Taipei, Feb. 2 (CNA) Retired United States Admiral Philip Davidson, who is on a visit to Taiwan from Jan. 30- Feb. 4, met with President Tsai Ing-wen (蔡英文) in Taipei on Thursday.

Davidson, who warned of a potential Chinese attack against Taiwan by 2027 while serving as head of the U.S. Indo-Pacific Command from 2018 to 2021, is part of a delegation from the National Bureau of Asian Research (NBR), a Washington-based think tank.

According to a press statement from the Presidential Office, Davidson told Tsai that the delegation had productive discussions with Taiwan's government officials and think tank representatives over the past few days.

The former Pentagon official went on to say that both sides exchanged views about the range of actions Beijing has taken toward Taipei, while highlighting areas in which the U.S. and Taiwan can continue to strengthen their relationship, without elaborating.

Taiwan's foreign ministry said on Tuesday that the NBR delegation would meet with senior Taiwan officials from the National Security Council, the Ministry of National Defense, the Ministry of Economic Affairs and the Mainland Affairs Council.

Other members of the delegation include Tami Overby, senior advisor at the Albright Stonebridge Group; James L. Schoff, senior director of the "U.S.-Japan NEXT Alliance Initiative" at the Sasakawa Peace Foundation USA; and three NBR members, April A. Herlevi, Alison Szalwinski and Rachel Bernstein, the ministry said.

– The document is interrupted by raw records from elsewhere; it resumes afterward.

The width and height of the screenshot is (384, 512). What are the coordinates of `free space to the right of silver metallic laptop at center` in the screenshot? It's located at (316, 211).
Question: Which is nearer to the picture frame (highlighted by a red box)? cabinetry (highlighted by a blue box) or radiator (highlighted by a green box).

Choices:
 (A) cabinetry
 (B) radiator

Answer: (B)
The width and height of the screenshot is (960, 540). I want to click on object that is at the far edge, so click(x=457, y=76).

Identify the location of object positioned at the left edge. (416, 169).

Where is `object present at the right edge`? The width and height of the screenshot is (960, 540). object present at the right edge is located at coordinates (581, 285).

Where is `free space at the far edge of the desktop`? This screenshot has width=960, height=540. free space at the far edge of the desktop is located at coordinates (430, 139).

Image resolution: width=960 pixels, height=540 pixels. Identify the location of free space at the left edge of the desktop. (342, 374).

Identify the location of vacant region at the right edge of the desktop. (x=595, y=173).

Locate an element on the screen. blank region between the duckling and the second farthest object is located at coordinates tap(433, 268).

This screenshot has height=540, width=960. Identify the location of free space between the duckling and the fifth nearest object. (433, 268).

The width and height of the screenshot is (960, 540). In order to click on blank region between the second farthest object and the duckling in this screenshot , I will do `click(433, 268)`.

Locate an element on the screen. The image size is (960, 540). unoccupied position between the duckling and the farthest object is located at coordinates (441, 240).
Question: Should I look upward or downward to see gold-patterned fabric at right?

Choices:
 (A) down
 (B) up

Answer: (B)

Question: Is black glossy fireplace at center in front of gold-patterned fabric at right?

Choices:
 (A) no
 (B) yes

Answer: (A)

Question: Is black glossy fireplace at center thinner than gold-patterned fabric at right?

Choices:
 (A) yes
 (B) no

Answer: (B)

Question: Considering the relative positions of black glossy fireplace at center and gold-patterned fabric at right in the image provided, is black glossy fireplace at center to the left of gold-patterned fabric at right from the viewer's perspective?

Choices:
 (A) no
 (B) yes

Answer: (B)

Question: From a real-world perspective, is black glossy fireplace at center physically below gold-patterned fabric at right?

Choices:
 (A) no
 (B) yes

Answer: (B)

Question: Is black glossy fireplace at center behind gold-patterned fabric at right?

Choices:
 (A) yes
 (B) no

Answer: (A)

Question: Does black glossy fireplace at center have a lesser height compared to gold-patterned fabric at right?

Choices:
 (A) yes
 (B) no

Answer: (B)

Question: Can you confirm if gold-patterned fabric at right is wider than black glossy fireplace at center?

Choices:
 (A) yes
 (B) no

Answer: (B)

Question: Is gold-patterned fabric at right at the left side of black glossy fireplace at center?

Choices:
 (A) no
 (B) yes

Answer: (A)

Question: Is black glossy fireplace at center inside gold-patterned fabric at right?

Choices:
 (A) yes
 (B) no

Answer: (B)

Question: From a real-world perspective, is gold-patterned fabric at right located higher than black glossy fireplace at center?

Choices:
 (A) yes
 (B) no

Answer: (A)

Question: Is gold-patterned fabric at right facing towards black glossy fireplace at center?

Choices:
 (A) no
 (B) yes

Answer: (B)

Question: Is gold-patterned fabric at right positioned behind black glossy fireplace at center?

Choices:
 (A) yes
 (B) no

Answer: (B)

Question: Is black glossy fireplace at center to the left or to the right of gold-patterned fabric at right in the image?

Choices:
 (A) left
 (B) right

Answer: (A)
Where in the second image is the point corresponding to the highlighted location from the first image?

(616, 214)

In her remarks, Tsai highlighted increasing military and trade exchanges between Taipei and Washington in recent years and said Taiwan "looks forward to closer cooperation with the U.S. on semiconductors, telecommunications security, science and technology."

The president also stressed that Taiwan's government would continue strengthening the country's self-defense capabilities in the face of authoritarian expansion in the Indo-Pacific.

She went on to stay that the government will extend the compulsory military service in Taiwan from four months to one year starting 2024 and roll out measures to strengthen troop training.

"We have the determination, the confidence and the ability to protect our homeland," she added.

During a previous stop in Japan prior to visiting Taiwan, Davidson told Japanese media that he still stands by his previous remarks that China might attempt an attack of Taiwan by 2027, a warning he first issued in 2021 when he was in office.

Many media described his remarks as predicting a Chinese "invasion" of Taiwan by 2027, but Davidson said in Japan that when he made the comment in 2021 at a Senate hearing, he was not asked about an invasion but about any potential conflict with Taiwan.

"What does that include? In my mind, that can be many lesser things than an all-out invasion. One of those would be the threats to outer islands, and I think it's a grave security concern of Taiwan's," he was quoted as saying by the Japan Times on Jan. 25.